[Assignment] Reproduce the section of the article on Glasgow's waste plant plans starting at "A route planner" and ending at "gets the go-ahead.", with "lorry drivers" replaced by "truck drivers".

[Excerpt to read]
A £180million plan to transform the way Glasgow disposes of its waste has taken a major step forward.
Planning applications have been lodged to build a giant energy-from-waste plant, in the Shieldhall area of the city, and a recycling centre in Clydebank.
The go-ahead for both would create almost 100 permanent jobs and enough work to keep 500 construction workers busy for months.
But it all hinges on councillors in Glasgow and West Dunbartonshire granting planning permission to Peel Environmental and approving the facilities on both sides of the Clyde
Politicians are formulating a zero waste blueprint to avoid having to pay increased taxes for burying rubbish in landfill sites. It's a major issue especially in Glasgow, which generates nearly 400,000 tonnes of municipal rubbish each year.
Peel Environmental – which is part of the The Peel Group, an infrastructure giant that owns Clydeport –reckons the best solution would be to burn the refuse and turn it into energy.
Company chiefs are actively pursuing the idea of a district heating zone for the people of Shieldhall, as well as calculating that waste which is unsuitable for the recycling plant will be able to generate 20MW of electricity for the National Grid – the equivalent of powering 38,000 homes.
Company director Myles Kitcher said: "The submission of these planning applications is an important step to bringing significant investment, jobs and a source of renewable energy to Glasgow and West Dunbartonshire.
"Peel Environmental is committed to making a positive contribution to the communities in which it operates. From the outset we have sought to keep the local community appraised and updated as the proposed plans progressed and have taken feedback on board."
A route planner for lorry drivers was amended to minimise the impact of traffic on residential areas in Clydebank if the recycling centre, planned for the town's disused Rothesay Dock, gets the go-ahead.

[Record excerpts]
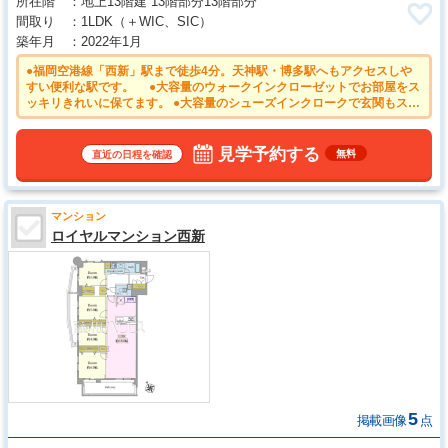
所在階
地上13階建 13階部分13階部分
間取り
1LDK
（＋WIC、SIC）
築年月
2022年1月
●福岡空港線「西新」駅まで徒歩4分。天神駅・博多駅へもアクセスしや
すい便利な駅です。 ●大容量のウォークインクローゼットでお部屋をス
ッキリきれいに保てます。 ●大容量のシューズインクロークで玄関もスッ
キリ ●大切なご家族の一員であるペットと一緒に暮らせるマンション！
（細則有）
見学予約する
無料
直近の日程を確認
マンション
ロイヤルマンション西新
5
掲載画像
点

==

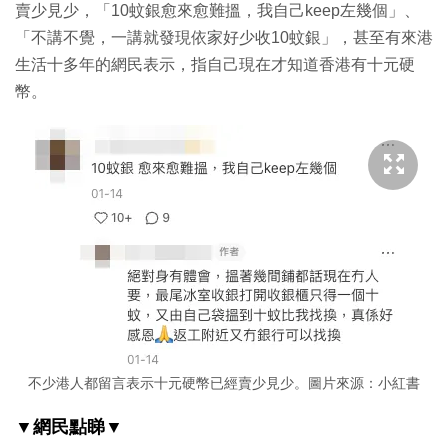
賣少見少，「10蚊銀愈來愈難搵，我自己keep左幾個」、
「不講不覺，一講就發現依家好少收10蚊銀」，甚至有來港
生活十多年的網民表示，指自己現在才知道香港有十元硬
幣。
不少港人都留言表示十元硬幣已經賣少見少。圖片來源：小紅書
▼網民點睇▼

[Result of this exercise]
A route planner for truck drivers was amended to minimise the impact of traffic on residential areas in Clydebank if the recycling centre, planned for the town's disused Rothesay Dock, gets the go-ahead.